Recently, I've had several people ask me about making them a quilt. One requested a t-shirt quilt out of some favorite college shirts, one was looking to turn her wedding dress into a keepsake quilt for future children, and one sent me a link to a quilt she really liked. And all of this got me thinking....could I make quilts on commission? Would I even want to?
I found a post this morning from the blog of Ink & Spindle. called The Formula - or 'how to price your wares correctly'. They are a boutique textile company so they aren't too far removed from the world of quilt making. The whole post is about accurately pricing yourself and your wares. So I thought, okay, using the method they discuss, how much would a baby quilt cost me to make?

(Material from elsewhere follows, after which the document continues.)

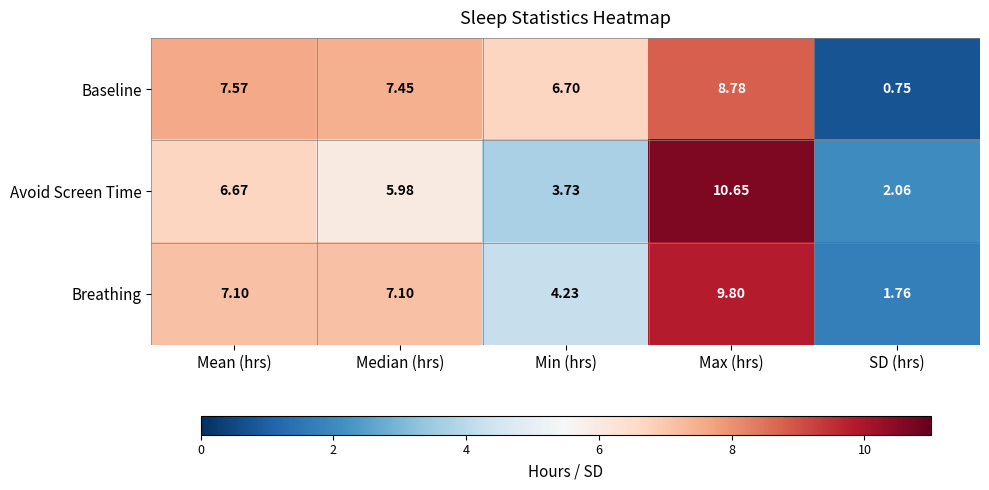

Which series has the widest spread of values?

Avoid Screen Time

First I needed to figure out the cost of materials. I assumed I'd probably be working from a fat quarter bundle. I found one made up of 7 fat quarters costing $17.50 amounting to a total yardage of 1 3/4 yards of fabric. More than enough for a simple baby quilt. That's also $2.50 per fat quarter; a standard rate for most quilt shops. I'd also need to buy backing fabric. The standard size of a baby quilt is 34" x 54". Making it just slightly larger than a single yard cut of fabric. Assuming that I'd have some scraps left over from the front to make up the difference I thought that I'd be able to get by with one yard. The average cost of a yard of quilt-shop quality fabric is right around $11.00. I'd also need batting. Warm & Natural baby-size precut batting is $14.99 at Joanne's fabric. If you're following along we're up to total material costs of $43.50.
Next I need to factor in the cost of the time it takes me to make the quilt. From cutting all the way to sewing on the binding I think it'd take me about 12 hours to make a simple baby quilt. At a living wage of $15/hr that's $180 in wages.
That means that the base cost of making this simple baby quilt is $223.50. Then I need to cover my overhead costs. Things like machine upkeep and maintenance, bulk thread purchases, rotary cutter blades, needles, even the cost of the electricity to run my machine, iron, and lights... you get the idea. According to the post on Ink & Spindle a good rule of thumb is to double the base cost. That means that this simple baby quilt now costs $447.
Because we live in a free market society, there has to be some profit built in as well. Let's assume I want to make a 50% profit on this quilt (the Ink & Spindle post suggests another 100% markup). With that in mind, the baby quilt now costs $670.
The exercise of moving through this thought process has certainly opened up my eyes to the true costs of making a quilt for someone else purely for economic purposes. However, I rarely quilt for pure economic purposes. I also gain some economic utility, or some measure of happiness and pleasure (my college professors would be so proud of me), from quilting. So then the question becomes, do I discount the price to account for the happiness I gain from the process? Does the fact that I get to make a quilt impact the cost of actually making it? I don't know.
SO I'm asking you. Have you ever made a quilt on commission? How did it go? What did you learn in the process? Once I have some responses complied I'll do another blog post about the subject to further address these questions. I know this can be a touchy subject for some people in the quilting community so let's keep the conversations positive and constructive from the get-go.
So that this post isn't entirely lacking in pictures... I've made significant progress on my modern double cross quilt. I ran out of background material this weekend but hope to have it finished up shortly.